My tivo is starting to do it with pytivo also. I don't recall this freezing before the last OS upgrade but I could be wrong.


----------



## Avi zevel (Feb 17, 2012)

If you guys/ladies can open cases with TIVO support it will help, as they keep on telling me that I am the only one with the problem.

The way that it works is that when you log a case they will try to close it ASAP to meet their SLA and nothing will be done. You will have to keep opening the case otherwise we will not be able to get any response from them.

Personally I feel that they are not the same company as of five years ago, they do not care about their customers. It is a shame they used to be soooo good


----------



## Avi zevel (Feb 17, 2012)

I found out that the freeze only occurs when using a converted file to mpg or vob. When transferring TIVO files it doe not freeze.

I use "WinHD video converter deluxe" to convert the files from avi to vob. Can you share what software do you use?


----------



## Soapm (May 9, 2007)

Avi zevel said:


> If you guys/ladies can open cases with TIVO support it will help, as they keep on telling me that I am the only one with the problem.
> 
> The way that it works is that when you log a case they will try to close it ASAP to meet their SLA and nothing will be done. You will have to keep opening the case otherwise we will not be able to get any response from them.
> 
> Personally I feel that they are not the same company as of five years ago, they do not care about their customers. It is a shame they used to be soooo good


I upgraded the drive in my premier so as soon as they hear that the call is all but over. No case that's for sure.


----------



## grapkoski (Jul 31, 2006)

As a work around, I have been using the TiVo app on my Kindle Fire to 'unfreeze' the TiVo immediately. That said, this is bloody frustrating.


----------



## David Knowles (Apr 8, 2005)

Is there any update to this?

I have the exact same problem. Win XP 32 bit.
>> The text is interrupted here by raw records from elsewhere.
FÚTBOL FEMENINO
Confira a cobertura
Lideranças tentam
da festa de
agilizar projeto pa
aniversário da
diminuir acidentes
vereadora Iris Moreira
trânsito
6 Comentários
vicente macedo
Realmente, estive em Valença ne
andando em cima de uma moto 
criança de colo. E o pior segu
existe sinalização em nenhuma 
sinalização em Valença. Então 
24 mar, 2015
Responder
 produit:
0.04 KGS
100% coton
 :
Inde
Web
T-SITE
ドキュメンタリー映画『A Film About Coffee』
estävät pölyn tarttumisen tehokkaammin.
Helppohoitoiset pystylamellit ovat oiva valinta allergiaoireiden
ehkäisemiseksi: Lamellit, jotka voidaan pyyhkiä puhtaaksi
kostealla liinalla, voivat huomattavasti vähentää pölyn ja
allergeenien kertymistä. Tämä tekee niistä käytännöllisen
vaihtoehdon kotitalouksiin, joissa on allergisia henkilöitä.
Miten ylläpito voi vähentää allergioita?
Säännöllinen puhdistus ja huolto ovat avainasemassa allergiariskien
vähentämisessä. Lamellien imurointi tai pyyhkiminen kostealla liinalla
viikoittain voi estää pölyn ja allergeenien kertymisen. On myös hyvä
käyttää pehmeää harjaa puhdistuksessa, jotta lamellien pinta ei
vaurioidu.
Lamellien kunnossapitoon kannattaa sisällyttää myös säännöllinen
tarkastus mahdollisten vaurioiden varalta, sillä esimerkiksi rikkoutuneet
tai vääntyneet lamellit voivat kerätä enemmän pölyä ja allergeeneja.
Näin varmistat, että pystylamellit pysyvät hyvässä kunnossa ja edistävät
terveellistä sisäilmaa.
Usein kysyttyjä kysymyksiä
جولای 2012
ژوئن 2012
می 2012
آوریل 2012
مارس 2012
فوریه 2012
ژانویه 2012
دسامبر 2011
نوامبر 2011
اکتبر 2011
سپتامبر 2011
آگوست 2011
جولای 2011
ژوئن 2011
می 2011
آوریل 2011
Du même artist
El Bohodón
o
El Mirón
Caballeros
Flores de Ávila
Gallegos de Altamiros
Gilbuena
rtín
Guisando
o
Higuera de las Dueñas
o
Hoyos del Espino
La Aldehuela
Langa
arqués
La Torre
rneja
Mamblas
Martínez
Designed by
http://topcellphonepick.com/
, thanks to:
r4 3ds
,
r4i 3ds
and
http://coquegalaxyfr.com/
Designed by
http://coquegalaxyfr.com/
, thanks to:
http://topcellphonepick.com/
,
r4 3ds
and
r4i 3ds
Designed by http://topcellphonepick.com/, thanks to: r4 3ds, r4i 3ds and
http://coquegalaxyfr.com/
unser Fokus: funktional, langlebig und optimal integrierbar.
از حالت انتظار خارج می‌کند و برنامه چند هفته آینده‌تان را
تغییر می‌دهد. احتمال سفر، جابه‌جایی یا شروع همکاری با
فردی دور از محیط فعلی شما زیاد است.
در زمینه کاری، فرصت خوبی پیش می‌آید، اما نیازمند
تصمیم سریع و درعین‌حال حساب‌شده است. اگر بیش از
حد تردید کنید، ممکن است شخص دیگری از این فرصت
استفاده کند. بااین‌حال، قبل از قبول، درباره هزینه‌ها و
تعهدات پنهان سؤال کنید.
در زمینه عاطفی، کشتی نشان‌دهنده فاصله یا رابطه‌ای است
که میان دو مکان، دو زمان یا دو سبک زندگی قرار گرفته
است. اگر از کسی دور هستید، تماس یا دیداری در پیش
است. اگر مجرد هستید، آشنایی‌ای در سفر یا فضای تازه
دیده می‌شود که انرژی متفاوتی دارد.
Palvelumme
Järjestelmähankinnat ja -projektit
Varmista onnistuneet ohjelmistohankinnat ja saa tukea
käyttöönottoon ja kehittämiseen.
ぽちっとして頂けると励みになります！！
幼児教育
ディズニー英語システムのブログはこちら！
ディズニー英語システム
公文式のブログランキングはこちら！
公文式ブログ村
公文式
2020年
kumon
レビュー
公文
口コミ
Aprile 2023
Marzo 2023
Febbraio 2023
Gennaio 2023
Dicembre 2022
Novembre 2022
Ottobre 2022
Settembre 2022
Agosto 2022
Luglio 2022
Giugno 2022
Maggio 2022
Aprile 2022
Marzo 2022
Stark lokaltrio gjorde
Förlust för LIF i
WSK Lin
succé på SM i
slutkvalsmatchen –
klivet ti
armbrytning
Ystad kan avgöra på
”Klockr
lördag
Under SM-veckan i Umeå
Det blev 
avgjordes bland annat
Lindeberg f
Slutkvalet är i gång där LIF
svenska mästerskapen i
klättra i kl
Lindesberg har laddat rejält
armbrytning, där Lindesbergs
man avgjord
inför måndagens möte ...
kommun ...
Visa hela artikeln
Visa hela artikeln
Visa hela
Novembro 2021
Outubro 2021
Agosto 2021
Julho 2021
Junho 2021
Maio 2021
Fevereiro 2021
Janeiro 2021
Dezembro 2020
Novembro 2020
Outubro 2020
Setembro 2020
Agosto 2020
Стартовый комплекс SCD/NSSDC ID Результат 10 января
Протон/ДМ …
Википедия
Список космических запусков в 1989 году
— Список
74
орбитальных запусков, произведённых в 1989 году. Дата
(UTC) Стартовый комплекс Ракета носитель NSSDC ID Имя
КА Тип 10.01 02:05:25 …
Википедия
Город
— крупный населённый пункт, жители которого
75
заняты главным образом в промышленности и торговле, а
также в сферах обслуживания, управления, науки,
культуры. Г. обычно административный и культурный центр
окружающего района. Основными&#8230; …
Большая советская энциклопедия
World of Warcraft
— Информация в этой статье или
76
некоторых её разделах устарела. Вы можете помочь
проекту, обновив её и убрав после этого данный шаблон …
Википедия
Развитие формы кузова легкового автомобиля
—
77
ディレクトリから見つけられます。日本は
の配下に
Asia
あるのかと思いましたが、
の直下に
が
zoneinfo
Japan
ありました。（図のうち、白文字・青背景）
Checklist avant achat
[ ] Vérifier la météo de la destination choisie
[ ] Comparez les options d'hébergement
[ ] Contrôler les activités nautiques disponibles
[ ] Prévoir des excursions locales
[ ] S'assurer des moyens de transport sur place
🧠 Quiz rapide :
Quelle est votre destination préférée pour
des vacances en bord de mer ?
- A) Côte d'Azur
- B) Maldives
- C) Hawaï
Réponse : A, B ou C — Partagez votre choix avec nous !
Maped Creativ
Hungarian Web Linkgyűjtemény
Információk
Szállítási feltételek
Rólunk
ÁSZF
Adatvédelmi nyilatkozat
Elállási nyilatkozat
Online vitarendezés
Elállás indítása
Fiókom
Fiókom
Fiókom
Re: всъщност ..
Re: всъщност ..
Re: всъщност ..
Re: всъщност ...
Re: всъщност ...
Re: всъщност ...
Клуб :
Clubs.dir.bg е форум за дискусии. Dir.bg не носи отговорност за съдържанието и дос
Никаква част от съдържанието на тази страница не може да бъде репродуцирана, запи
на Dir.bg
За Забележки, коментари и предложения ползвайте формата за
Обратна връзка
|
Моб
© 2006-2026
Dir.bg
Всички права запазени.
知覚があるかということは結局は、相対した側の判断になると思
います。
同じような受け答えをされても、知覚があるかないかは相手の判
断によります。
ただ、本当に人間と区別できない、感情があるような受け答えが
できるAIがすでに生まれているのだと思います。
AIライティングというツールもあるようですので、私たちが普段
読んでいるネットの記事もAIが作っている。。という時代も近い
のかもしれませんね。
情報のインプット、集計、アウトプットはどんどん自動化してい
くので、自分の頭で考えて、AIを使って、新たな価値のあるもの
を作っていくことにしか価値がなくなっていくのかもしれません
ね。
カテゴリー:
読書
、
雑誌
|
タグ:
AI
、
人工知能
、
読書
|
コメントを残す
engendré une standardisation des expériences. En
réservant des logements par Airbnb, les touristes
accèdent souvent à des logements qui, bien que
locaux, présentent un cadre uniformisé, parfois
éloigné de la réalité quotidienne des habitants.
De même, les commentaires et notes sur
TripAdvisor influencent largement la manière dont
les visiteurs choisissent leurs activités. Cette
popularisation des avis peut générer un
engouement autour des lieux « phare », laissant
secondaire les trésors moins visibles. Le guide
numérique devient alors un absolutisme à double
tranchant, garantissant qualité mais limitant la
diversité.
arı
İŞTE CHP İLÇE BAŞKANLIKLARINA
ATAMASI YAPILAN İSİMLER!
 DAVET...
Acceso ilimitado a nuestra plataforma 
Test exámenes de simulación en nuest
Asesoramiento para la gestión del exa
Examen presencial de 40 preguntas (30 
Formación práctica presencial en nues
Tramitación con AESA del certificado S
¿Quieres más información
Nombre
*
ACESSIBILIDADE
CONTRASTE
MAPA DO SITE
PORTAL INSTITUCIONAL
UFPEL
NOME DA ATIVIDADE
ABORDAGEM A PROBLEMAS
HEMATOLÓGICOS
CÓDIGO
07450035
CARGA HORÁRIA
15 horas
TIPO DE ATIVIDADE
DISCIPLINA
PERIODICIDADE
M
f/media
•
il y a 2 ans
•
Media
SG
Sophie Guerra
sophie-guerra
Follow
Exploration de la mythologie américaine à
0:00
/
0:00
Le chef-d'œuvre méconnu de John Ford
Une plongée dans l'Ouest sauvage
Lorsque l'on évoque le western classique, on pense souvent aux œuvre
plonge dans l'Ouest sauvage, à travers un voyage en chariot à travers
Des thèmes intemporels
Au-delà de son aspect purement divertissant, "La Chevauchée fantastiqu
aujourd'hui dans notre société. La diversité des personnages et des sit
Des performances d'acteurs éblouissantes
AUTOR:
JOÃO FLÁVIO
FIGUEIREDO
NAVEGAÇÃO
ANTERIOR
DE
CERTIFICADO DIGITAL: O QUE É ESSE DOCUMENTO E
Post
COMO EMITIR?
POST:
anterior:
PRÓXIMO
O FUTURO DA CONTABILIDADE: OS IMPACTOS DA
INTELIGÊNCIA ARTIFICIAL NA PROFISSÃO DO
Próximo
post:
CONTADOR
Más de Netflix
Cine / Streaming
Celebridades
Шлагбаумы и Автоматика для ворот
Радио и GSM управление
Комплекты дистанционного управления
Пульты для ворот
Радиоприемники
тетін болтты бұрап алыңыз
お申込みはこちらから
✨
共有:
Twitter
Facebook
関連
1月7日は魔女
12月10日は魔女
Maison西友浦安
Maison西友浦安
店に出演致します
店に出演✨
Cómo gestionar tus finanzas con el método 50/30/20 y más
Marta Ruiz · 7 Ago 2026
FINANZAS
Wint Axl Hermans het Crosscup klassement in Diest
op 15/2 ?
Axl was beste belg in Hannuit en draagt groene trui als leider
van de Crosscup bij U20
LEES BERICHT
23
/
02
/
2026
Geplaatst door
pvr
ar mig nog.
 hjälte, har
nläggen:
When I called Tivo to open a ticket, they say they never saw this issue before, but I am glad I am not the only one.

One thing I tried is transferring an AVI file - this did not lock up the tivo. The Tivo support person suggested this and said he would call me back (he never did though)

grapkoski - How do you use this to unfreeze it? Would this work with the iOS app as well?


----------



## Avi zevel (Feb 17, 2012)

I have two tickets open, they keep on closing them and I keep on opening them as they try to close it with no resolution. They are really unbelievable. 
I sent them couple of sample files and they promised a resolution within 5-7 business days (this was 10 business days ago).

The only way to deal with them is to open more and more tickets until they debug the issue and resolve. Otherwise it does not get to their engineering guys


----------